Grant Brookes, president of the New Zealand Nurses Organisation, said the Council of Trade Unions figures backed the concerns about ‘systematic and serious underfunding’ being expressed by nurses and other NZNO members in its Shout Out for Health campaign.

“Nurses have been telling us that in almost any publicly funded health service you are likely to find short staffing, health worker burnout, substandard equipment, and long wait times,” said Brookes.

“Fees can be too high for some families. Health underfunding looks like everything from elderly patients missing basic hygiene like showering, or delayed medication, to dangerously low staffing and near misses in critical areas like newborn intensive care.”

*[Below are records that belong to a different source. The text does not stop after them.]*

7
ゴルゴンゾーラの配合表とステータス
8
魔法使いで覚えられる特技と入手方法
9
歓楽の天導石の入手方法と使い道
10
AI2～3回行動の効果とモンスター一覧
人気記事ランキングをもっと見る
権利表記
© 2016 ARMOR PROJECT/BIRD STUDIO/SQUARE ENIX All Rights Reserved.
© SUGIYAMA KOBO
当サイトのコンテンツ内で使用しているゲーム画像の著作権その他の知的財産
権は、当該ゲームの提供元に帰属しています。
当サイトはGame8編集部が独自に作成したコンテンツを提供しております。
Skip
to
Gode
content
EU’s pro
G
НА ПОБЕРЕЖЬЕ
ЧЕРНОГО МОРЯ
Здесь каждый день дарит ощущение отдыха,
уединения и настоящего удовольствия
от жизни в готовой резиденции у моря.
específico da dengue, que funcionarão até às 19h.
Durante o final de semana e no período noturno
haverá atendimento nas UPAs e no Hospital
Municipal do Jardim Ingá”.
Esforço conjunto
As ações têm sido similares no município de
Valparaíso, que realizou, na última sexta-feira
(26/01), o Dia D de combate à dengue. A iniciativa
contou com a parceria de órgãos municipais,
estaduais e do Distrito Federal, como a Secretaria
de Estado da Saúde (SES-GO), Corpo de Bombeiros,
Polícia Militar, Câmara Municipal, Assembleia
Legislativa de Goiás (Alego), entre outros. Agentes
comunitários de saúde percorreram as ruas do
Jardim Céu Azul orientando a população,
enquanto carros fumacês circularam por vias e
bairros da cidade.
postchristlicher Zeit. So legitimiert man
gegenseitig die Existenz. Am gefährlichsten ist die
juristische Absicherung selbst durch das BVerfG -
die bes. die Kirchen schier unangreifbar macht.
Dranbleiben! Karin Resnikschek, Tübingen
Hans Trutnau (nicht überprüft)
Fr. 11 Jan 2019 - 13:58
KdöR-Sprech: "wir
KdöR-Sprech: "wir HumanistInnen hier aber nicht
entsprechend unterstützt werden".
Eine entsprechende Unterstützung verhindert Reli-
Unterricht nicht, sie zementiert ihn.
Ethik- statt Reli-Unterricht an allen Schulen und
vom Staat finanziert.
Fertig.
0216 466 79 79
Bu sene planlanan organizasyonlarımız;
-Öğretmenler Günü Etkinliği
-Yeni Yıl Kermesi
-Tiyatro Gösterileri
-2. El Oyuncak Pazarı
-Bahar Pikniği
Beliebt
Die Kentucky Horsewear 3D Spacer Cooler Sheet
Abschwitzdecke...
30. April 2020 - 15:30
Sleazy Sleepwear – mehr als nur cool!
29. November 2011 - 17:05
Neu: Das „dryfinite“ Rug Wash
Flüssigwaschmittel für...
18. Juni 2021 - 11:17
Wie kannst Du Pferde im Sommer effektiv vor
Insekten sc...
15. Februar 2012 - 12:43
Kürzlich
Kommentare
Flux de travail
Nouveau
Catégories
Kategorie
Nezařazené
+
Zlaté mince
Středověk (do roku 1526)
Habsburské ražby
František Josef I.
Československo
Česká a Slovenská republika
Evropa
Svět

Simon Oosterman, a Public Service Association (PSA) organiser and co-ordinator of the combined health and community Yes We Care campaign, said the CTU figures showed that an extra $1.1 billion in health funding would only maintain the status quote and wouldn’t help people already missing out.  “It won’t resolve the mental health crisis or help the increasing number of Kiwis who need surgery but can’t get on a public waiting list.”  He said the number of people using mental health services had increased by 60 per cent since 2010 but funding had only increased by 28 per cent.

The  CTU’s pre-Budget Working Paper on Health was compiled by economist Bill Rosenberg and the Association of Salaried Medical Specialists research director Lyndon Keene.

The pair said their analysis indicated that the Health vote operation expenses needed to rise by $721 million (a 4.7 per cent increase from $15.32m to $16.04 million) to maintain current services by keeping up with population and cost increases.  (Population growth was estimated to increase costs 2.5% of which 1.8% was direct population growth and the remaining increased expenditure due to the ageing of the population.)

They calculated that the Government’s to-date pre-Budget announcements – including the equal pay settlement, ambulance double-crewing, and extra funding for Pharmac – equated to $374.95 million in the next financial year.  Which when combined with its estimated $721 million population and cost increase requirement meant an estimated $1.1 million (7.2% increase) was needed to maintain the status quo, said the pair’s paper.

The paper also said that previous CTU analyses had indicated that the public health services had started off each new financial year worse off than the previous year because Budget increases had fallen short of increased population demand and costs.The pair said to return Vote Health funding back to the same spending power as 2009-2010 would require a further $1.2 billion so a total of $2.3 billion would be required in Thursday’s Budget.

“A Treasury response to our analyses released earlier this month[1] again does not question our methodology but differs on some matters of interpretation,” says the pair’s paper”.  “It (Treasury) claims health spending has’increased in real (CPI adjusted) terms and real per capita terms in most years, albeit at a lower rate and with occasional reductions’.”  They go on to add that however Treasury acknowledged ‘There are other measures of health inflation [than CPI] that may be higher’, and its figures did not include demographic factors such as ageing, ‘that could tend to increase costs per capita’.

[1] NZ Treasury. District Health Board Financial Performance to 2016 and 2017 Plans, February 2017.